The return work phase will bring unforeseen complications, but also great opportunities for review and assessment. Take time to consider your operations during the shutdown and during the return to work phase:
- What have you done well?
- What needs to be improved?
- What permanent changes need to be made?
- Did you get hammered by security issues?
- Did you find yourself searching for impromptu solutions because in-office tools were not available while working from home?
Now that you have this insight, it is time to act and innovate with a thoughtful technology strategy. A technology strategy can help implement meaningful and necessary changes to infrastructure, avoid and mitigate risk.
Every strategy needs a road-map to implementation. The best approach is to work with an experienced technology partner to build a detailed road-map to your reopening. Your road-map should contain multiple scenarios and responses to possible factors, crisis impact, change in consumer expectation, effect on household and business spending, and economy confidence.

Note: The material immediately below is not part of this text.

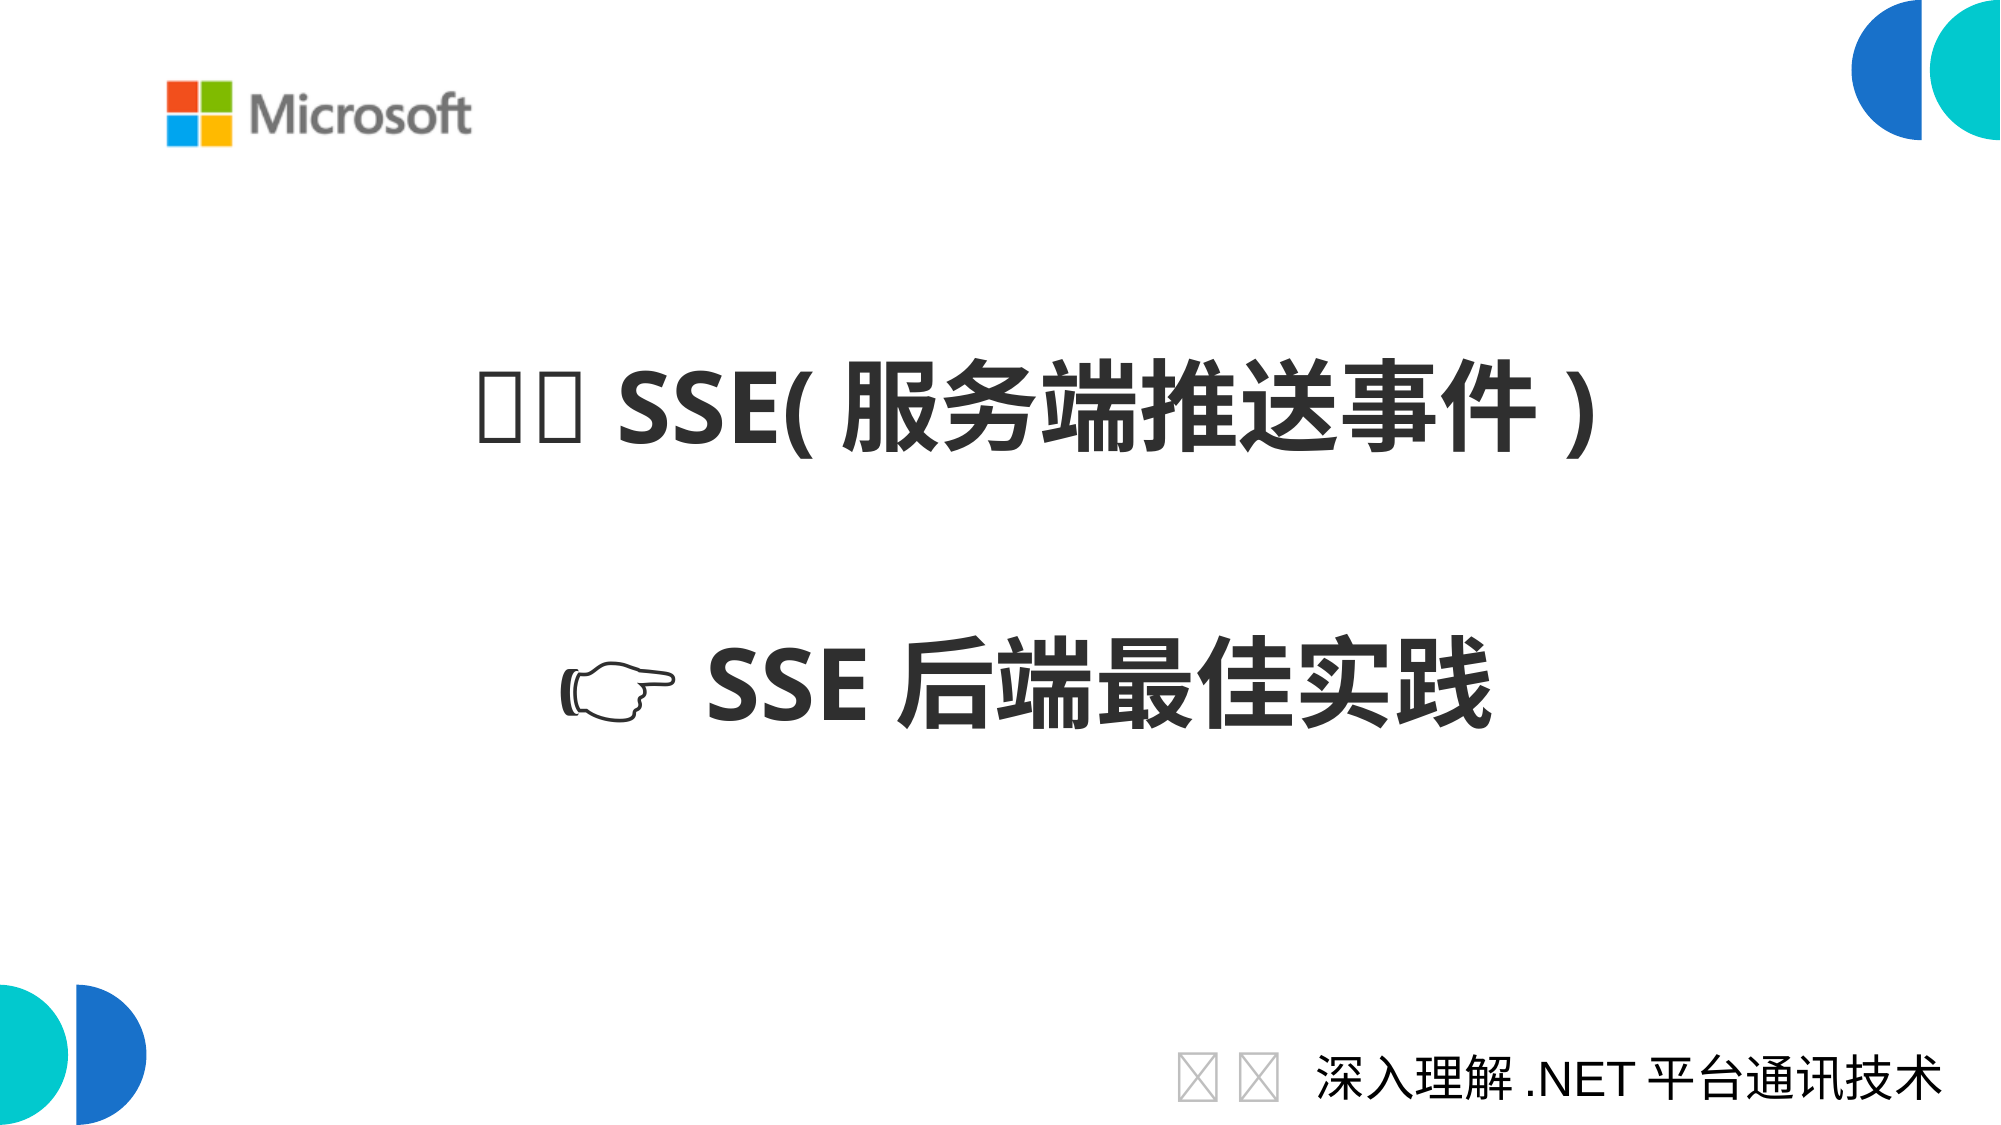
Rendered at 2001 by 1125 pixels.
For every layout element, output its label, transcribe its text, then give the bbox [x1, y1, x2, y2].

If we follow the market increase among industries in European and Asian countries following their return to work, we see a definite distinction in which industries were able to resume to regular activity first and which industries lagged. Overall, industries who were able to move most of the operations into digital processes saw a faster return than industries that still rely on human to human product and service delivery. For example, businesses that rely on digitized administrative functions, such as accounting firms and payroll processors, rebounded faster than the personal service industries. Size also became a factor showing large businesses returned to normal operations faster than small businesses.